Visto por essa perspectiva, o aproveitamento das plantas medicinais brasileiras é de crucial importância para a expansão do atendimento à saúde, por seu potencial no tratamento de patologias diversas, tanto simples e agudas quanto de caráter mais grave ou crônicas.
Apesar das dificuldades existentes e pelos motivos expostos aqui, o desenvolvimento de uma indústria nacional de fitoterápicos é fundamental para o progresso dessa área no Brasil.
Cecilia E. F. Ognibene – Farmacêutica.
Luis Carlos Marques – Farmacêutico, com especialização em Fitofármacos e Fitoterápicos, mestrado em Botânica e doutorado em Psicobiologia.
Nota: artigo baseado em Introdução à Fitoterapia Científica. Disponível em https://wzukusers.storage.googleapis.com/user-33404663/documents/5b158371a86d84Bo7N7x/22.%20Material%20de%20divulga%C3%A7%C3%A3o%20-%20fitoterapia%20cient%C3%ADfica%20Eurofarma.pdf.
Referências bibliográficas
Brasil. Agência Nacional de Vigilância Sanitária. Consolidado de normas da COFID (Versão II). Orientações sobre o item 8.3 da RDC 48/2004. Brasília, DF, maio de 2010a.
Brasil. Agência Nacional de Vigilância Sanitária. RDC 10 de 09.03.2010. Dispõe sobre a notificação de drogas vegetais junto à Agência Nacional de Vigilância Sanitária e dá outras providências. Diário Oficial da União, Brasília, DF, 10 de março 2010b.
Brasil. Agência Nacional de Vigilância Sanitária. RDC 14 de 31.03.2010. Dispõe sobre o registro de medicamentos fitoterápicos. Diário Oficial da União, Brasília, DF, 05 de abril 2010c.
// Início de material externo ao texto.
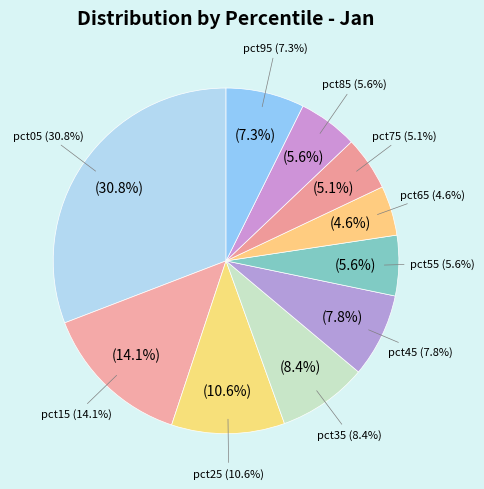

What percentage is NOT represented by pct25?

89.4%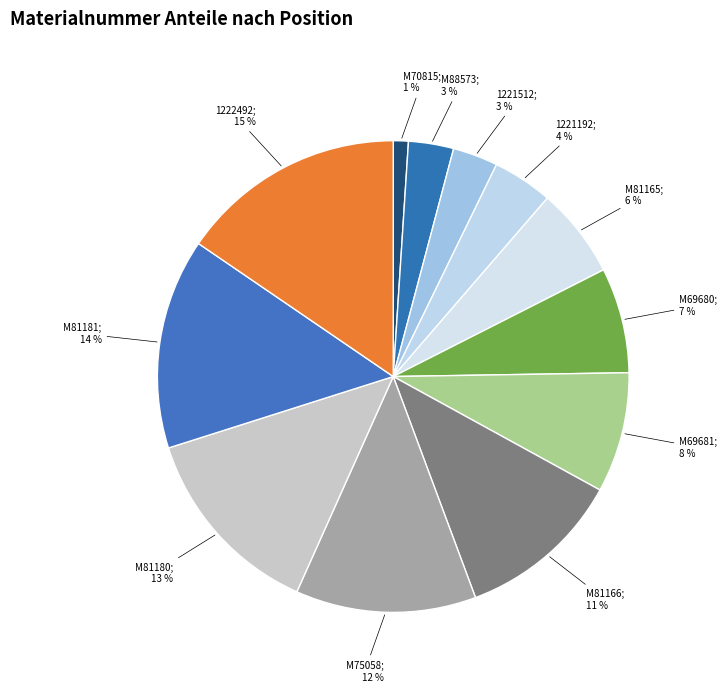

Rank the categories by value from lowest to highest.

M70815, M88573, 1221512, 1221192, M81165, M69680, M69681, M81166, M75058, M81180, M81181, 1222492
Marques, L. C. Fitoterápicos: perspectivas de novos e antigos produtos. In: Haraguchi, L. M. M., Carvalho, O. B. Plantas medicinais. São Paulo: Secretaria Municipal do Verde e do Meio Ambiente, 2010. p. 124-128.
Organización Mundial de la Salud. Pautas para la evaluación de medicamentos herbários. Genebra, 1991.
Pavan, A. G. Baccharis trimera, a plant used in popular medicine in Brazil. Anais da Faculdade de Farmácia e Odontologia da USP, 10: 205-214, 1953.
Schulz, V.; Hänsel, R.; Tyler, V. E. Fitoterapia racional: um guia de fitoterapia para as ciências da saúde. 1ª. ed. Barueri: Manole, 2002.
Taniguchi, S. F.; BersaniI-Amado, C. A.; Sudo, L. S.; Oga, S. Effect of Pfaffia iresinoides on the experimental inflammatory process in rats. Phytotherapy Research, v.11, p. 568-571, 1997.
World Health Organization. Research guidelines for evaluating the safety and efficacy of herbal medicines. Manila, 1993.